Work order :: Restate the records that follow word for word; no pictures should appear.

Collection entries:

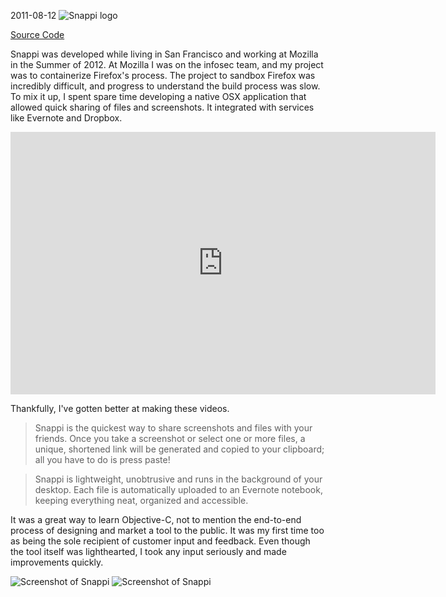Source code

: 2011-08-12
![Snappi logo](img/snappi-1.png)

[Source Code](https://github.com/mrshll/Snappi)

Snappi was developed while living in San Francisco and working at Mozilla in the Summer of 2012. At Mozilla I was on the infosec team, and my project was to containerize Firefox's process. The project to sandbox Firefox was incredibly difficult, and progress to understand the build process was slow. To mix it up, I spent spare time developing a native OSX application that allowed quick sharing of files and screenshots. It integrated with services like Evernote and Dropbox.

<iframe width="680" height="420" src="https://www.youtube.com/embed/rt7zivSrJeE" title="YouTube video player" frameborder="0" allow="accelerometer; autoplay; clipboard-write; encrypted-media; gyroscope; picture-in-picture" allowfullscreen></iframe>

Thankfully, I've gotten better at making these videos.

> Snappi is the quickest way to share screenshots and files with your friends. Once you take a screenshot or select one or more files, a unique, shortened link will be generated and copied to your clipboard; all you have to do is press paste!

> Snappi is lightweight, unobtrusive and runs in the background of your desktop. Each file is automatically uploaded to an Evernote notebook, keeping everything neat, organized and accessible.

It was a great way to learn Objective-C, not to mention the end-to-end process of designing and market a tool to the public. It was my first time too as being the sole recipient of customer input and feedback. Even though the tool itself was lighthearted, I took any input seriously and made improvements quickly.

![Screenshot of Snappi](img/snappi-2.png)
![Screenshot of Snappi](img/snappi-3.png)
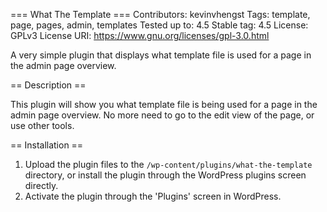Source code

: === What The Template ===
Contributors: kevinvhengst
Tags: template, page, pages, admin, templates
Tested up to: 4.5
Stable tag: 4.5
License: GPLv3
License URI: https://www.gnu.org/licenses/gpl-3.0.html

A very simple plugin that displays what template file is used for a page in the admin page overview.

== Description ==

This plugin will show you what template file is being used for a page in the admin page overview. No more need to go to the edit view of the page, or use other tools.

== Installation ==

1. Upload the plugin files to the `/wp-content/plugins/what-the-template` directory, or install the plugin through the WordPress plugins screen directly.
2. Activate the plugin through the 'Plugins' screen in WordPress.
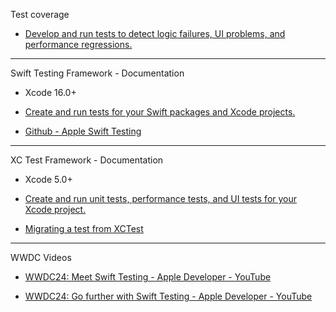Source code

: Test coverage

* [Develop and run tests to detect logic failures, UI problems, and performance regressions.](https://developer.apple.com/documentation/Xcode/test-coverage)

- - - -

Swift Testing Framework - Documentation 

* Xcode 16.0+

* [Create and run tests for your Swift packages and Xcode projects.](https://developer.apple.com/documentation/testing)

* [Github - Apple Swift Testing](https://github.com/swiftlang/swift-testing/tree/main)

- - - -

XC Test Framework - Documentation 

* Xcode 5.0+

* [Create and run unit tests, performance tests, and UI tests for your Xcode project.](https://developer.apple.com/documentation/xctest)

* [Migrating a test from XCTest](https://developer.apple.com/documentation/testing/migratingfromxctest)

- - - - 

WWDC Videos

* [WWDC24: Meet Swift Testing - Apple Developer - YouTube](https://youtu.be/WFnkNcvLnCI?si=yBjnMhboHuiIrJUF)

* [WWDC24: Go further with Swift Testing - Apple Developer - YouTube](https://youtu.be/bOvWGHi-BxI?si=SJcszCzwMZ5XciQR)
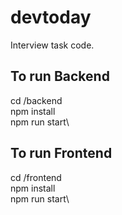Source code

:# devtoday
Interview task code.

## To run Backend
cd /backend\
npm install\
npm run start\

## To run Frontend
cd /frontend\
npm install\
npm run start\
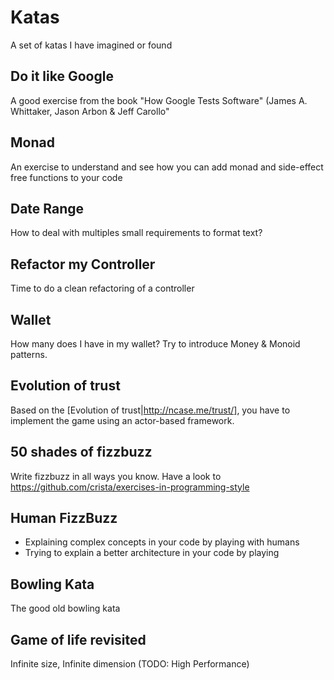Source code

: # Katas
A set of katas I have imagined or found

## Do it like Google
A good exercise from the book "How Google Tests Software" (James A. Whittaker, Jason Arbon & Jeff Carollo"

## Monad
An exercise to understand and see how you can add monad and side-effect free functions to your code

## Date Range
How to deal with multiples small requirements to format text?

## Refactor my Controller
Time to do a clean refactoring of a controller

## Wallet
How many does I have in my wallet? Try to introduce Money & Monoid patterns.

## Evolution of trust
Based on the [Evolution of trust|http://ncase.me/trust/], you have to implement
the game using an actor-based framework.

## 50 shades of fizzbuzz
Write fizzbuzz in all ways you know.
Have a look to  https://github.com/crista/exercises-in-programming-style

## Human FizzBuzz
 - Explaining complex concepts in your code by playing with humans
 - Trying to explain a better architecture in your code by playing


## Bowling Kata

The good old bowling kata

## Game of life revisited

Infinite size, Infinite dimension (TODO: High Performance)
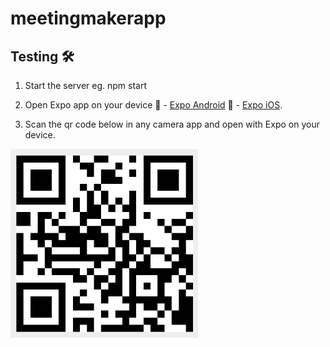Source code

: # meetingmakerapp
## Testing 🛠
1. Start the server eg. npm start
2. Open Expo app on your device
🤖 - [Expo Android](https://play.google.com/store/apps/details?id=host.exp.exponent&hl=en_CA&gl=US)
🍎 - [Expo iOS](https://apps.apple.com/ca/app/expo-go/id982107779).

3. Scan the qr code below in any camera app and open with Expo on your device.
<img src="assets/buildqr.png" width="300">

Solution to this problem ::
Source code

: 2011-08-12
![Snappi logo](img/snappi-1.png)

[Source Code](https://github.com/mrshll/Snappi)

Snappi was developed while living in San Francisco and working at Mozilla in the Summer of 2012. At Mozilla I was on the infosec team, and my project was to containerize Firefox's process. The project to sandbox Firefox was incredibly difficult, and progress to understand the build process was slow. To mix it up, I spent spare time developing a native OSX application that allowed quick sharing of files and screenshots. It integrated with services like Evernote and Dropbox.

<iframe width="680" height="420" src="https://www.youtube.com/embed/rt7zivSrJeE" title="YouTube video player" frameborder="0" allow="accelerometer; autoplay; clipboard-write; encrypted-media; gyroscope; picture-in-picture" allowfullscreen></iframe>

Thankfully, I've gotten better at making these videos.

> Snappi is the quickest way to share screenshots and files with your friends. Once you take a screenshot or select one or more files, a unique, shortened link will be generated and copied to your clipboard; all you have to do is press paste!

> Snappi is lightweight, unobtrusive and runs in the background of your desktop. Each file is automatically uploaded to an Evernote notebook, keeping everything neat, organized and accessible.

It was a great way to learn Objective-C, not to mention the end-to-end process of designing and market a tool to the public. It was my first time too as being the sole recipient of customer input and feedback. Even though the tool itself was lighthearted, I took any input seriously and made improvements quickly.

![Screenshot of Snappi](img/snappi-2.png)
![Screenshot of Snappi](img/snappi-3.png)
Source code

: === What The Template ===
Contributors: kevinvhengst
Tags: template, page, pages, admin, templates
Tested up to: 4.5
Stable tag: 4.5
License: GPLv3
License URI: https://www.gnu.org/licenses/gpl-3.0.html

A very simple plugin that displays what template file is used for a page in the admin page overview.

== Description ==

This plugin will show you what template file is being used for a page in the admin page overview. No more need to go to the edit view of the page, or use other tools.

== Installation ==

1. Upload the plugin files to the `/wp-content/plugins/what-the-template` directory, or install the plugin through the WordPress plugins screen directly.
2. Activate the plugin through the 'Plugins' screen in WordPress.
Source code

: Test coverage

* [Develop and run tests to detect logic failures, UI problems, and performance regressions.](https://developer.apple.com/documentation/Xcode/test-coverage)

- - - -

Swift Testing Framework - Documentation 

* Xcode 16.0+

* [Create and run tests for your Swift packages and Xcode projects.](https://developer.apple.com/documentation/testing)

* [Github - Apple Swift Testing](https://github.com/swiftlang/swift-testing/tree/main)

- - - -

XC Test Framework - Documentation 

* Xcode 5.0+

* [Create and run unit tests, performance tests, and UI tests for your Xcode project.](https://developer.apple.com/documentation/xctest)

* [Migrating a test from XCTest](https://developer.apple.com/documentation/testing/migratingfromxctest)

- - - - 

WWDC Videos

* [WWDC24: Meet Swift Testing - Apple Developer - YouTube](https://youtu.be/WFnkNcvLnCI?si=yBjnMhboHuiIrJUF)

* [WWDC24: Go further with Swift Testing - Apple Developer - YouTube](https://youtu.be/bOvWGHi-BxI?si=SJcszCzwMZ5XciQR)
Source code

:# devtoday
Interview task code.

## To run Backend
cd /backend\
npm install\
npm run start\

## To run Frontend
cd /frontend\
npm install\
npm run start\
Source code

: # Katas
A set of katas I have imagined or found

## Do it like Google
A good exercise from the book "How Google Tests Software" (James A. Whittaker, Jason Arbon & Jeff Carollo"

## Monad
An exercise to understand and see how you can add monad and side-effect free functions to your code

## Date Range
How to deal with multiples small requirements to format text?

## Refactor my Controller
Time to do a clean refactoring of a controller

## Wallet
How many does I have in my wallet? Try to introduce Money & Monoid patterns.

## Evolution of trust
Based on the [Evolution of trust|http://ncase.me/trust/], you have to implement
the game using an actor-based framework.

## 50 shades of fizzbuzz
Write fizzbuzz in all ways you know.
Have a look to  https://github.com/crista/exercises-in-programming-style

## Human FizzBuzz
 - Explaining complex concepts in your code by playing with humans
 - Trying to explain a better architecture in your code by playing


## Bowling Kata

The good old bowling kata

## Game of life revisited

Infinite size, Infinite dimension (TODO: High Performance)
Source code

: # meetingmakerapp
## Testing 🛠
1. Start the server eg. npm start
2. Open Expo app on your device
🤖 - [Expo Android](https://play.google.com/store/apps/details?id=host.exp.exponent&hl=en_CA&gl=US)
🍎 - [Expo iOS](https://apps.apple.com/ca/app/expo-go/id982107779).

3. Scan the qr code below in any camera app and open with Expo on your device.
<img src="assets/buildqr.png" width="300">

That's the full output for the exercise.